A friend (and former co-worker) of mine recently had a baby. Well, his wife had the baby but he's acting like he did! Even though he's no longer at the firm, we keep in touch and I promised him when the baby was born thatI would make her a little something. I waited until after the birth to start because even though they were expecting a girl, I wanted to be certain before I made something girly.
When I told him that something would be coming his way soon, he said that if I hadn't started yet, could I make it something in a slightly larger size because "they have about 3,000 variations of pink in infant to 3 months." Not a problem - the one baby girl pattern (Burda 9680) I have is an older Burda, with two dress variations, a long sleeve with a straight hem and a sleeveless pinafore with a scalloped hem. I loved the hem scallops and the sleeve variation would depend on how much fabric I had.
The other night I finally got around to starting. Since none of the fabrics in my stash are really baby-type fabric, I thought I was going to have to buy something, but then I started digging through my bags of thrift-store purchases and clothes that I had given up wearing and came up with something perfect. Not only is it a recycling project, but the fabric is all the softer for little Madeleine because I've washed and worn it for years.
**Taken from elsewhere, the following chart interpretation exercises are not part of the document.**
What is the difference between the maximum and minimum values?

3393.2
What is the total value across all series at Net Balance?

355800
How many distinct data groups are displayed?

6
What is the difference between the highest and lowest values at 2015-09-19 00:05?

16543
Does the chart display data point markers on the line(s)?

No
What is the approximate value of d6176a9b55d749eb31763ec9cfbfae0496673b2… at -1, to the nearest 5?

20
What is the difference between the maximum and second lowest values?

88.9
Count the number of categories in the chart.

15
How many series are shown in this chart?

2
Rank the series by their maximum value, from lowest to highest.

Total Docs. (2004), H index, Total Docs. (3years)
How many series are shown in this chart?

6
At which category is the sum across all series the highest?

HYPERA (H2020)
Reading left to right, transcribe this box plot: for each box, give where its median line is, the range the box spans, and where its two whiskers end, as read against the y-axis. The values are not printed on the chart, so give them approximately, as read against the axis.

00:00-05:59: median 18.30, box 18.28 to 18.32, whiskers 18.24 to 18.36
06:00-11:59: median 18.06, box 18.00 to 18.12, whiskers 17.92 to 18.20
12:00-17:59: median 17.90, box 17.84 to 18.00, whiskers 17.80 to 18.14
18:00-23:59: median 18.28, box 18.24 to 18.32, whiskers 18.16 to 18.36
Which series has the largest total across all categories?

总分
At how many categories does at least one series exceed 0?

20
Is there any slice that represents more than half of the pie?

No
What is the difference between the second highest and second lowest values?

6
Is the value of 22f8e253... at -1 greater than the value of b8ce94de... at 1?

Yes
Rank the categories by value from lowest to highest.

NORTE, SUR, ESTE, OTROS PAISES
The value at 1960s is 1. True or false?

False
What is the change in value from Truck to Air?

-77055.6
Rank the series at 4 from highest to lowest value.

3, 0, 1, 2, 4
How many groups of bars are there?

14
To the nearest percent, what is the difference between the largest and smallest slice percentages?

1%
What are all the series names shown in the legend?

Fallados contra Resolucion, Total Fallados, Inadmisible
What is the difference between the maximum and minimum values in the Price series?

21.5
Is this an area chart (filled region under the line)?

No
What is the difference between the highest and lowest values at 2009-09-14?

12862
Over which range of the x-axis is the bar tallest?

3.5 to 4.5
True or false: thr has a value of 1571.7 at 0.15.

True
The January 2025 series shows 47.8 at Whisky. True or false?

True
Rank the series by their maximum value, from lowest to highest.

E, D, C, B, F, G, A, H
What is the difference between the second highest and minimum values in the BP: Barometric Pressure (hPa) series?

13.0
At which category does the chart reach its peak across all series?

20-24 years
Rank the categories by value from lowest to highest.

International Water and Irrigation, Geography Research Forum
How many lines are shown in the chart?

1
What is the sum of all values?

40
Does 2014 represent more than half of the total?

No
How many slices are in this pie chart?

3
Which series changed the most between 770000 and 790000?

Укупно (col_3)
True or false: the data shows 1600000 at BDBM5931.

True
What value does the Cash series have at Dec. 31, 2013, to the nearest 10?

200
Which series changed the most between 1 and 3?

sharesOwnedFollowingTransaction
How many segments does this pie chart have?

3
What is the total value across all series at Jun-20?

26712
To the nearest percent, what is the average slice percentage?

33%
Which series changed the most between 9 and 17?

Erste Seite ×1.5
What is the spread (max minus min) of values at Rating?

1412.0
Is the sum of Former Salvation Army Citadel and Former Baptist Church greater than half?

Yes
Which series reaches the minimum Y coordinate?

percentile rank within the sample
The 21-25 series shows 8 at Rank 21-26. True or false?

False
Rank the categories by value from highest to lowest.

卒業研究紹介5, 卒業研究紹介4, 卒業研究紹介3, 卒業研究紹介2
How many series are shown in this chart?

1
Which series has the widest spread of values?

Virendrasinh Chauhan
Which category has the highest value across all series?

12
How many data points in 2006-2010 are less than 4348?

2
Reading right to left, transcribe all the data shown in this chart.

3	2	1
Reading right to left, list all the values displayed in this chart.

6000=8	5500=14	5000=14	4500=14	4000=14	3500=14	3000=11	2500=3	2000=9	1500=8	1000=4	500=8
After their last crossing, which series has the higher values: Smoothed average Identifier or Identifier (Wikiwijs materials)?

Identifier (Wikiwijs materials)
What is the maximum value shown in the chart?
Once upon a time it was a sundress from April Cornell, a vaguely Liberty-ish floral in lavender and pale blue. (See, Kevin, NOT pink!). It's hard to see in the photos, but the dress front was tiny pintucks. I laid out my pattern pieces and found out that I could take advantage of the pintucks for the front of the baby dress. Additionally, I could re-use the button back of the dress rather than inserting the zipper that Burda recommended. A zipper in a baby dress? Really?
There was plenty of skirt fabric to make the scalloped skirt pieces, and enough left to put aside for contrast cuffs and collar band for a shirt for Mario one of these days.
For the trim, I dug deep into the trim stash - several plastic tubs of assorted frilly that I've been accumulating for decades - and came up with the lace for the them and the cotton trim for the neckline, waist and the tops of the hem scallops.
This project literally took me 2 hours from start to finish and came completely from stash. Not only is it cute, but it's environmentally friendly.